They knew it was getting near dusk—there was a faint dulling to the sheer whiteness, a kind of increasing heaviness in the air, a new density to the faint light around them—and the dogs slipped in and out of sight, working just at the edges of their vision.
The temperature was dropping as the north wind increased—“No question about which way south is,” Gray Owl said, “so we’ll turn around and walk south for three hours, and if we don’t find a road, we’ll make camp”—and now the dogs were coming back with frozen quail held gingerly in their mouths, for once the birds were dead, the dogs were allowed to retrieve them, though the dogs must have been puzzled that there had been no shots. Ann said she fired a few rounds of the cap pistol into the air to make the dogs think she had hit those birds. Surely they believed she was a goddess.
They turned and headed south—Ann with a bag of frozen birds over her shoulder, and the dogs, knowing that the hunt was over now, once again like a team of horses in harness, though wild and prancy.
After an hour of increasing discomfort—Ann’s and Gray Owl’s hands and feet numb, and ice beginning to form on the dogs’ paws, so that the dogs were having to high-step—they came in day’s last light to the edge of a wide clearing: a terrain that was remarkable and soothing for its lack of hills. It was a frozen lake, which meant—said Gray Owl—they had drifted west (or perhaps east) by as much as ten miles.
Ann said that Gray Owl looked tired and old and guilty, as would any host who had caused his guest some unasked-for inconvenience. They knelt down and began massaging the dogs’ paws and then lit the little stove and held each dog’s foot, one at a time, over the tiny blue flame to help it thaw out.
Gray Owl walked out to the edge of the lake ice and kicked at it with his foot, hoping to find fresh water beneath for the dogs; if they ate too much snow, especially after working so hard, they’d get violent diarrhea and might then become too weak to continue home the next day, or the next, or whenever the storm quit.
Ann said that she had barely been able to see Gray Owl’s outline through the swirling snow, even though he was less than twenty yards away. He kicked once at the sheet of ice, the vast plate of it, with his heel, then disappeared below the ice.
Ann wanted to believe that she had blinked and lost sight of him, or that a gust of snow had swept past and hidden him, but it had been too fast, too total: she knew that the lake had swallowed him. She was sorry for Gray Owl, she said, and worried for his dogs—afraid they would try to follow his scent down into the icy lake and be lost as well—but what she had been most upset about, she said—to be perfectly honest—was that Gray Owl had been wearing the little daypack with the tent and emergency rations. She had it in her mind to try to save Gray Owl, and to try to keep the dogs from going through the ice, but if he drowned, she was going to have to figure out how to try to get that daypack off of the drowned man and set up the wet tent in the blizzard on the snowy prairie and then crawl inside and survive. She would have to go into the water naked, so that when she came back out—if she came back out—she would have dry clothes to put on.

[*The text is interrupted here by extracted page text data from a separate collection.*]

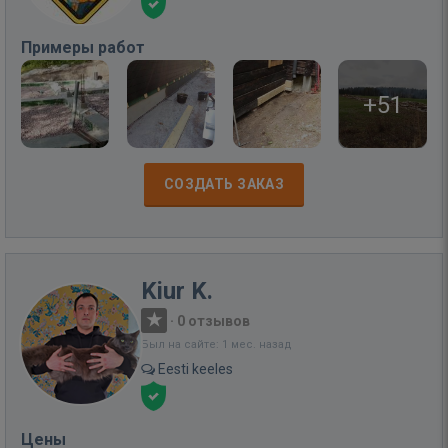
Примеры работ
+51
СОЗДАТЬ ЗАКАЗ
Kiur K.
·
0 отзывов
Был на сайте: 1 мес. назад
Eesti keeles
Цены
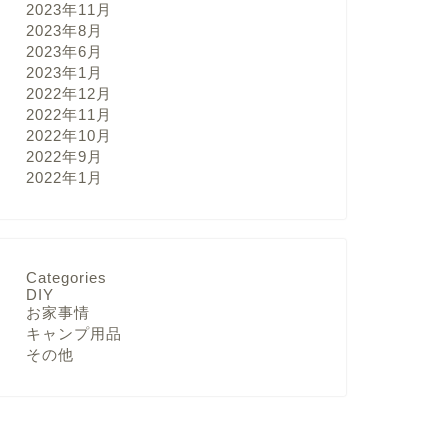
2023年11月
2023年8月
2023年6月
2023年1月
2022年12月
2022年11月
2022年10月
2022年9月
2022年1月
Categories
DIY
お家事情
キャンプ用品
その他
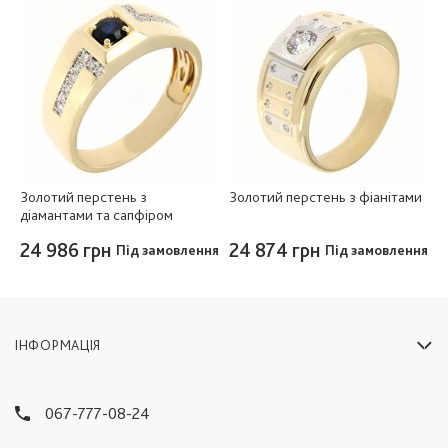
Золотий перстень з
Золотий перстень з фіанітами
діамантами та сапфіром
24 986 грн
24 874 грн
Під замовлення
Під замовлення
ІНФОРМАЦІЯ
067-777-08-24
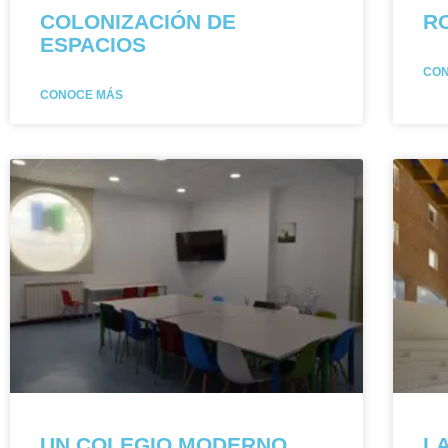
COLONIZACIÓN DE
R
ESPACIOS
CO
CONOCE MÁS
UN COLEGIO MODERNO
L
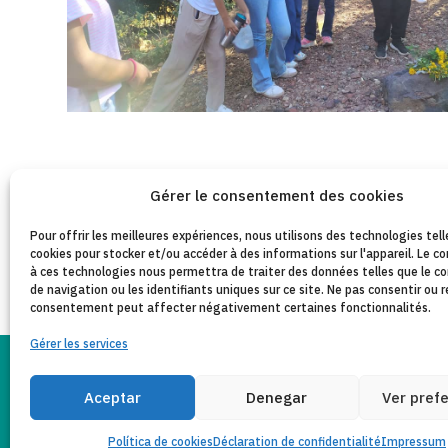
Gérer le consentement des cookies
Pour offrir les meilleures expériences, nous utilisons des technologies tell
cookies pour stocker et/ou accéder à des informations sur l'appareil. Le
à ces technologies nous permettra de traiter des données telles que le
de navigation ou les identifiants uniques sur ce site. Ne pas consentir ou r
consentement peut affecter négativement certaines fonctionnalités.
Gérer les services
PO
Aceptar
Denegar
Ver pref
AVIS JURIDIQUE
Copyleft 2025
Itaka-Escolapios
CONF
Política de cookies
Déclaration de confidentialité
Impressum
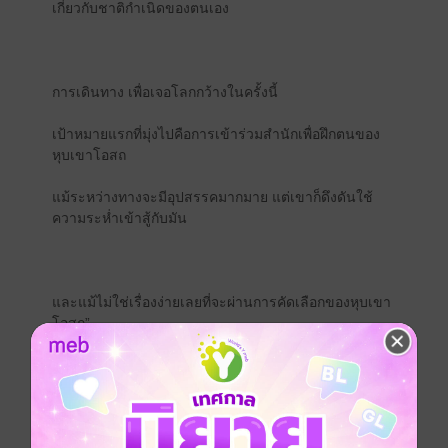
เกี่ยวกับชาติกำเนิดของตนเอง
การเดินทาง เพื่อเจอโลกกว้างในครั้งนี้
เป้าหมายแรกที่มุ่งไปคือการเข้าร่วมสำนักเพื่อฝึกตนของ
หุบเขาโอสถ
แม้ระหว่างทางจะมีอุปสรรคมากมาย แต่เขาก็ดึงดันใช้
ความระห่ำเข้าสู้กับมัน
และแม้ไม่ใช่เรื่องง่ายเลยที่จะผ่านการคัดเลือกของหุบเขา
โอสถ”
แต่จงอย่าได้ประเมินเขาต่ำเกินไป!
เพราะ…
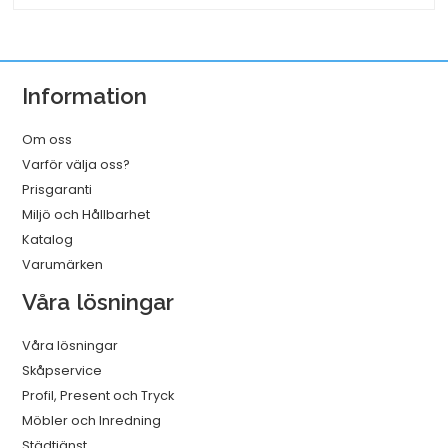
Slitstark
Vit
320mmx114m
Information
mängd
Om oss
Varför välja oss?
Prisgaranti
Miljö och Hållbarhet
Katalog
Varumärken
Våra lösningar
Våra lösningar
Skåpservice
Profil, Present och Tryck
Möbler och Inredning
Städtjänst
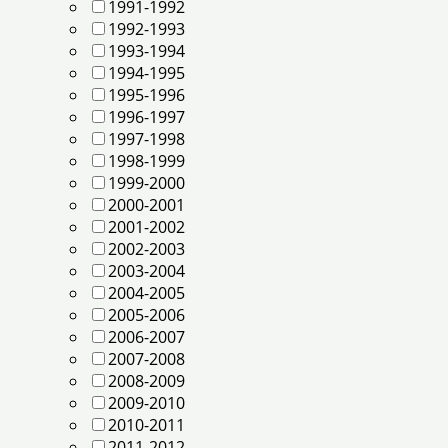
1991-1992
1992-1993
1993-1994
1994-1995
1995-1996
1996-1997
1997-1998
1998-1999
1999-2000
2000-2001
2001-2002
2002-2003
2003-2004
2004-2005
2005-2006
2006-2007
2007-2008
2008-2009
2009-2010
2010-2011
2011-2012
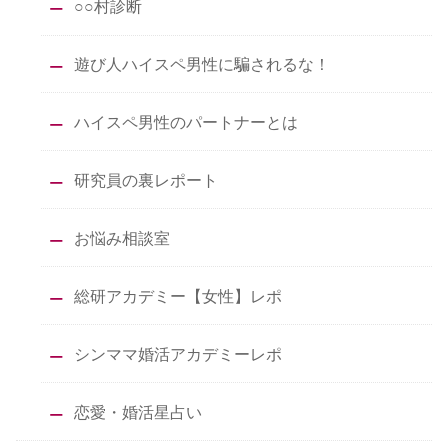
○○村診断
遊び人ハイスペ男性に騙されるな！
ハイスペ男性のパートナーとは
研究員の裏レポート
お悩み相談室
総研アカデミー【女性】レポ
シンママ婚活アカデミーレポ
恋愛・婚活星占い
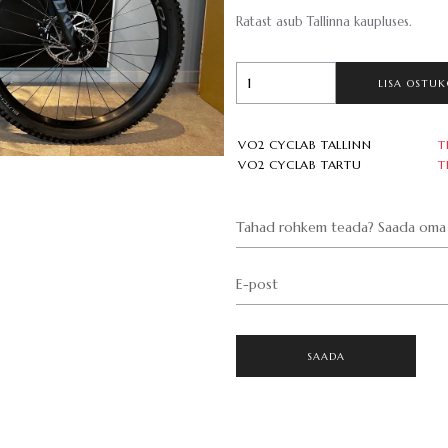
Ratast asub Tallinna kaupluses.
LISA OSTUK
VO2 CYCLAB TALLINN
T
VO2 CYCLAB TARTU
T
Tahad rohkem teada? Saada oma 
E-post
SAADA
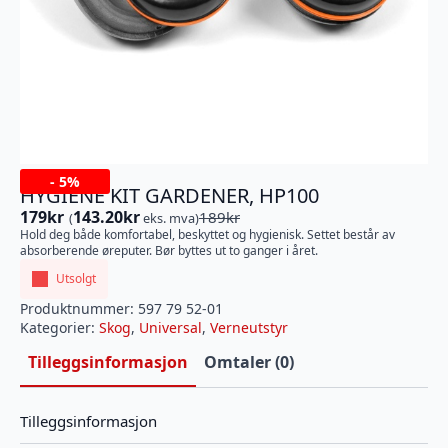
-
5%
HYGIENE KIT GARDENER, HP100
179
kr
143.20
kr
189
kr
(
eks. mva)
Opprinnelig
Nåværende
Hold deg både komfortabel, beskyttet og hygienisk. Settet består av
pris
pris
absorberende øreputer. Bør byttes ut to ganger i året.
var:
er:
Utsolgt
189kr.
179kr.
Produktnummer:
597 79 52-01
Kategorier:
Skog
,
Universal
,
Verneutstyr
Tilleggsinformasjon
Omtaler (0)
Tilleggsinformasjon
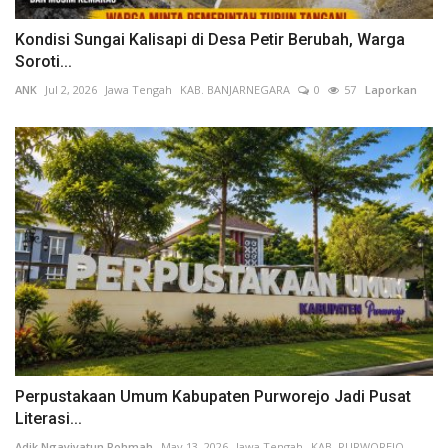
Kondisi Sungai Kalisapi di Desa Petir Berubah, Warga
Soroti...
ANK
Jul 2, 2026
Jawa Tengah
KAB. BANJARNEGARA
0
57
Laporkan
Perpustakaan Umum Kabupaten Purworejo Jadi Pusat
Literasi...
Adik Ngayiyatun Rohmah
May 13, 2026
Jawa Tengah
KAB. PURWOREJO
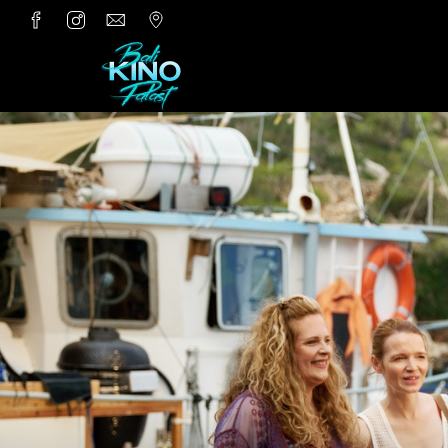
Zum Hauptinhalt springen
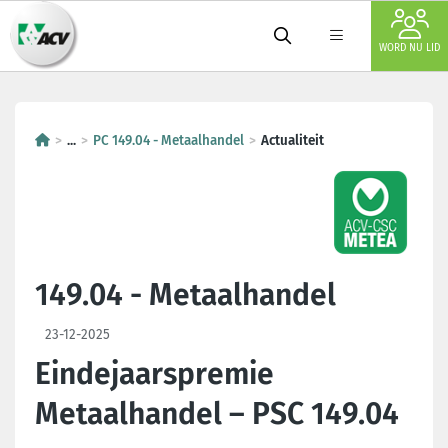
WORD NU LID
...
PC 149.04 - Metaalhandel
Actualiteit
149.04 - Metaalhandel
23-12-2025
Eindejaarspremie
Metaalhandel – PSC 149.04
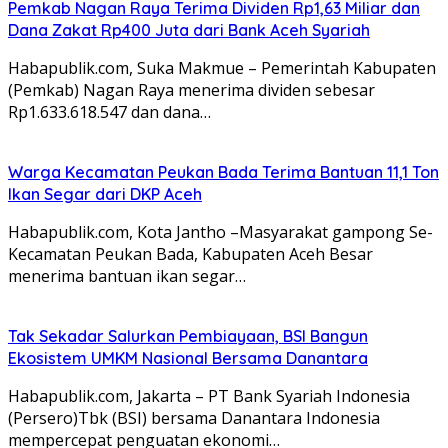
Pemkab Nagan Raya Terima Dividen Rp1,63 Miliar dan
Dana Zakat Rp400 Juta dari Bank Aceh Syariah
Habapublik.com, Suka Makmue – Pemerintah Kabupaten
(Pemkab) Nagan Raya menerima dividen sebesar
Rp1.633.618.547 dan dana…
Warga Kecamatan Peukan Bada Terima Bantuan 11,1 Ton
Ikan Segar dari DKP Aceh
Habapublik.com, Kota Jantho –Masyarakat gampong Se-
Kecamatan Peukan Bada, Kabupaten Aceh Besar
menerima bantuan ikan segar…
Tak Sekadar Salurkan Pembiayaan, BSI Bangun
Ekosistem UMKM Nasional Bersama Danantara
Habapublik.com, Jakarta – PT Bank Syariah Indonesia
(Persero)Tbk (BSI) bersama Danantara Indonesia
mempercepat penguatan ekonomi…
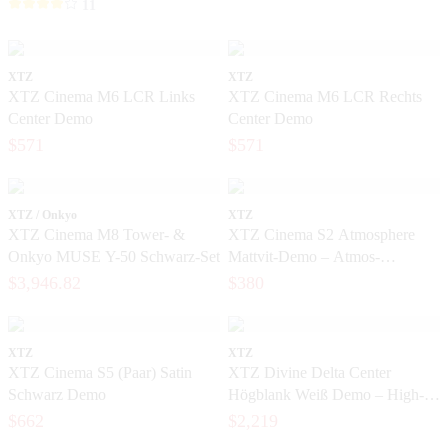
11
XTZ
XTZ
XTZ Cinema M6 LCR Links
XTZ Cinema M6 LCR Rechts
Center Demo
Center Demo
$571
$571
XTZ / Onkyo
XTZ
XTZ Cinema M8 Tower- &
XTZ Cinema S2 Atmosphere
Onkyo MUSE Y-50 Schwarz-Set
Mattvit-Demo – Atmos-
Lautsprecher für Dolby Atmos
$3,946.82
$380
Heimkino
XTZ
XTZ
XTZ Cinema S5 (Paar) Satin
XTZ Divine Delta Center
Schwarz Demo
Högblank Weiß Demo – High-
End Centerlautsprecher in
$662
$2,219
neuwertigem Zustand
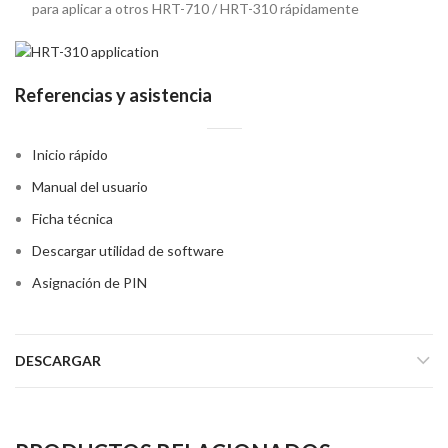
para aplicar a otros HRT-710 / HRT-310 rápidamente
Referencias y asistencia
Inicio rápido
Manual del usuario
Ficha técnica
Descargar utilidad de software
Asignación de PIN
DESCARGAR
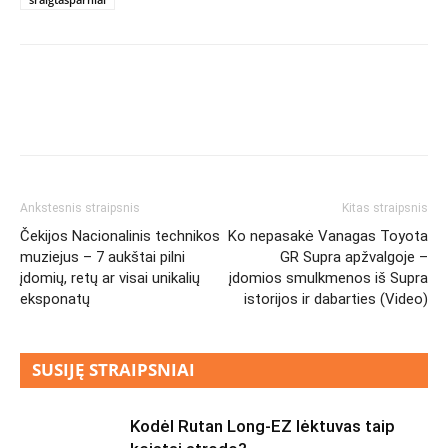
Ankstesnis straipsnis
Kitas straipsnis
Čekijos Nacionalinis technikos
Ko nepasakė Vanagas Toyota
muziejus – 7 aukštai pilni
GR Supra apžvalgoje –
įdomių, retų ar visai unikalių
įdomios smulkmenos iš Supra
eksponatų
istorijos ir dabarties (Video)
SUSIJĘ STRAIPSNIAI
Kodėl Rutan Long-EZ lėktuvas taip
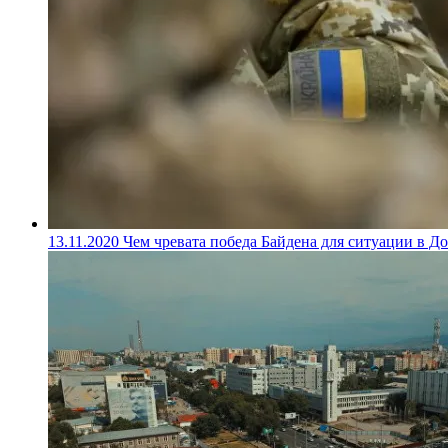
13.11.2020
Чем чревата победа Байдена для ситуации в До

The dogs came galloping up, seeming as large as deer or elk in that dim landscape against which there was nothing else to give the viewer a perspective, and Ann whoaed them right at the lake’s edge, where they stopped immediately, as if they had suddenly been cast with a sheet of ice.
Ann knew the dogs would stay there forever, or until she released them, and it troubled her to think that if she drowned, they too would die—that they would stand there motionless, as she had commanded them, for as long as they could, until at some point—days later, perhaps—they would lie down, trembling with exhaustion—they might lick at some snow, for moisture—but that then the snows would cover them, and still they would remain there, chins resting on their front paws, staring straight ahead and unseeing into the storm, wondering where the scent of her had gone.
Ann eased out onto the ice. She followed the tracks until she came to the jagged hole in the ice through which Gray Owl had plunged. She was almost half again lighter than he, but she could feel the ice crackling beneath her own feet. It sounded different, too, in a way she could not place—it did not have the squeaky, percussive resonance of the lake-ice back home—and she wondered if Canadian ice froze differently or just sounded different.
She got down on all fours and crept closer to the hole. It was right at dusk. She peered down into the hole and dimly saw Gray Owl standing down there, waving his arms at her. He did not appear to be swimming. Slowly, she took one glove off and eased her bare hand down into the hole. She could find no water, and, tentatively, she reached deeper.
Gray Owl’s hand found hers and he pulled her down in. Ice broke as she fell, but he caught her in his arms. She could smell the wood smoke in his jacket from the alder he burned in his cabin. There was no water at all, and it was warm beneath the ice.